- **TASK DESCRIPTION**:
For this exercise, return all the data word for word, with images left out.

DATA FOR THIS TASK: Begin

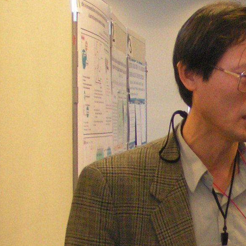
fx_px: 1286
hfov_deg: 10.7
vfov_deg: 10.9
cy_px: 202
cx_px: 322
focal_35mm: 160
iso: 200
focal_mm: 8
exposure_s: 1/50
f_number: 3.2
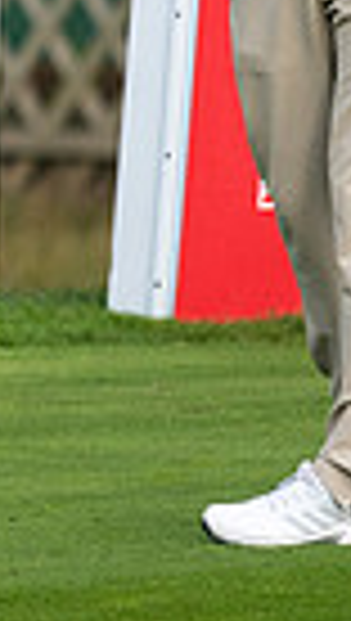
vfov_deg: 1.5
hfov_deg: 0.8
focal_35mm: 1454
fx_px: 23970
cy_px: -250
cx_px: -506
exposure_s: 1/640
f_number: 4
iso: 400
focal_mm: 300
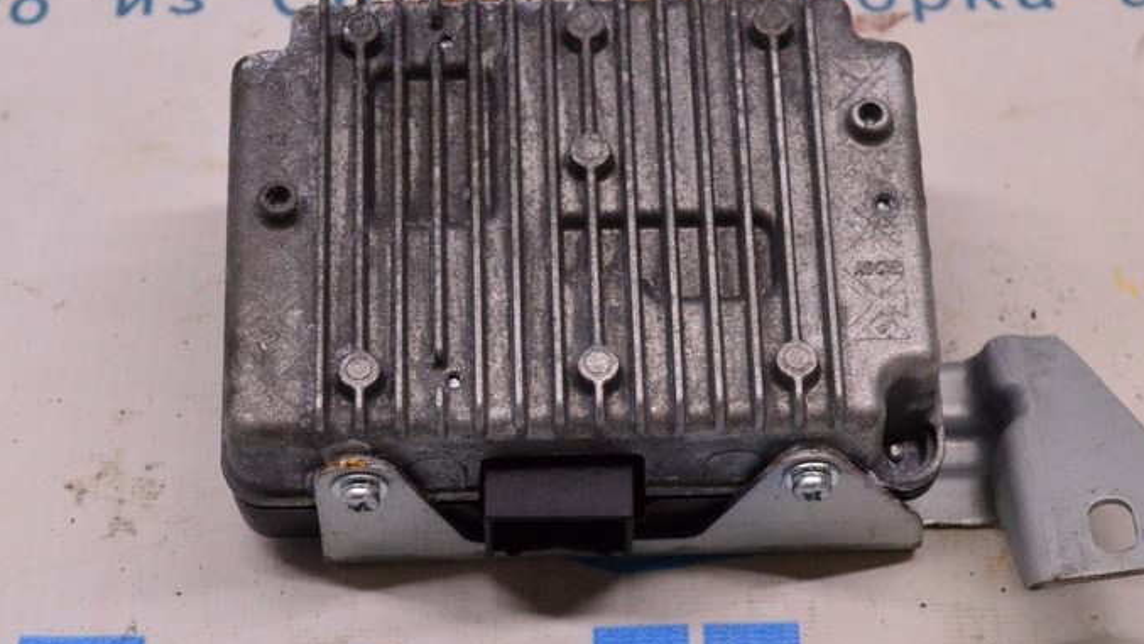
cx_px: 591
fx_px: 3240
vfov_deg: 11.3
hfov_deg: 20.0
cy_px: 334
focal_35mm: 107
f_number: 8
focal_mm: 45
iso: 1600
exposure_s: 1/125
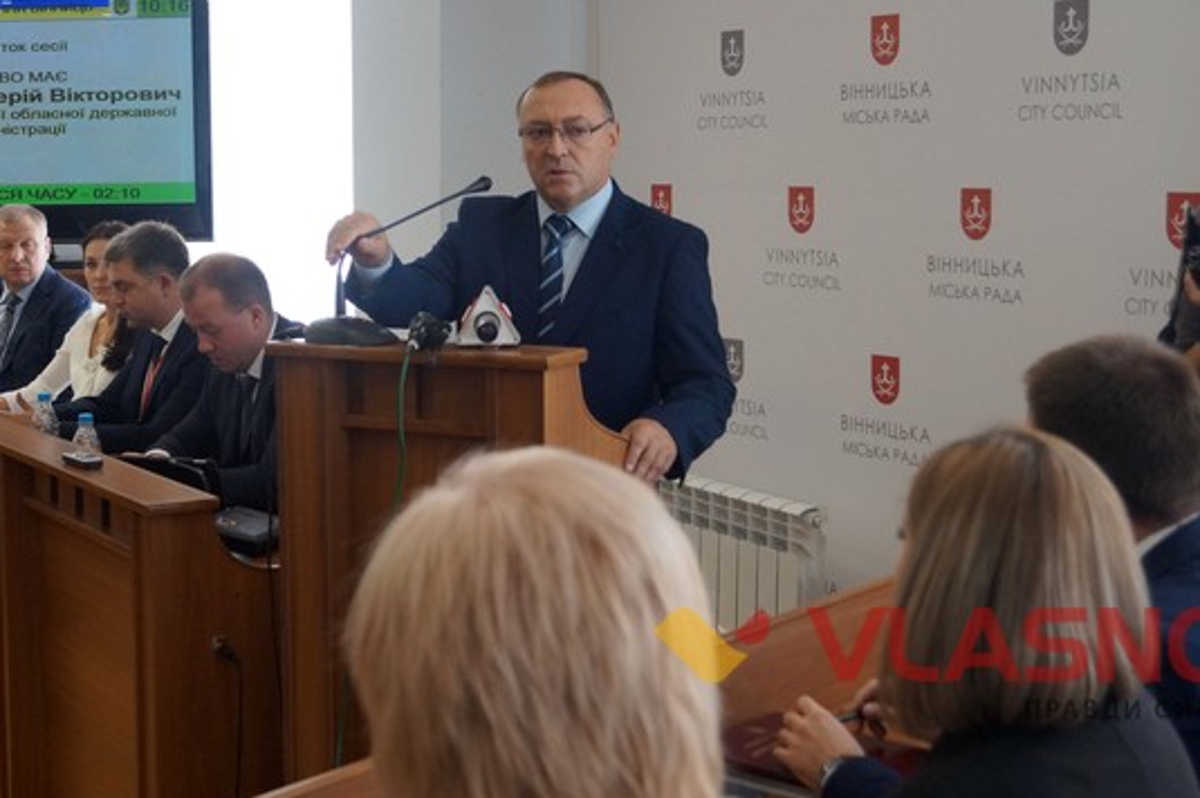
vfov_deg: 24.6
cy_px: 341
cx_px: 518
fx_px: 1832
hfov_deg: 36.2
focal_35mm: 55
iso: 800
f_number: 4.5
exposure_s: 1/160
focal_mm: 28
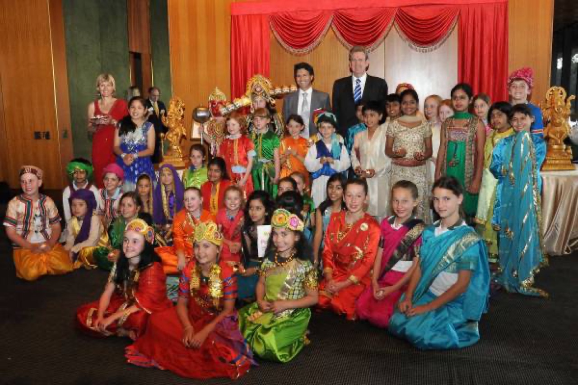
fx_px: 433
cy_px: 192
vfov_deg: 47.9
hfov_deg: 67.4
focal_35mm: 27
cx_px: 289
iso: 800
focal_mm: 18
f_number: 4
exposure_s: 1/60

DATA FOR THIS TASK: End

- **SOLUTION TO THIS PROBLEM**:
fx_px: 1286
hfov_deg: 10.7
vfov_deg: 10.9
cy_px: 202
cx_px: 322
focal_35mm: 160
iso: 200
focal_mm: 8
exposure_s: 1/50
f_number: 3.2
vfov_deg: 1.5
hfov_deg: 0.8
focal_35mm: 1454
fx_px: 23970
cy_px: -250
cx_px: -506
exposure_s: 1/640
f_number: 4
iso: 400
focal_mm: 300
cx_px: 591
fx_px: 3240
vfov_deg: 11.3
hfov_deg: 20.0
cy_px: 334
focal_35mm: 107
f_number: 8
focal_mm: 45
iso: 1600
exposure_s: 1/125
vfov_deg: 24.6
cy_px: 341
cx_px: 518
fx_px: 1832
hfov_deg: 36.2
focal_35mm: 55
iso: 800
f_number: 4.5
exposure_s: 1/160
focal_mm: 28
fx_px: 433
cy_px: 192
vfov_deg: 47.9
hfov_deg: 67.4
focal_35mm: 27
cx_px: 289
iso: 800
focal_mm: 18
f_number: 4
exposure_s: 1/60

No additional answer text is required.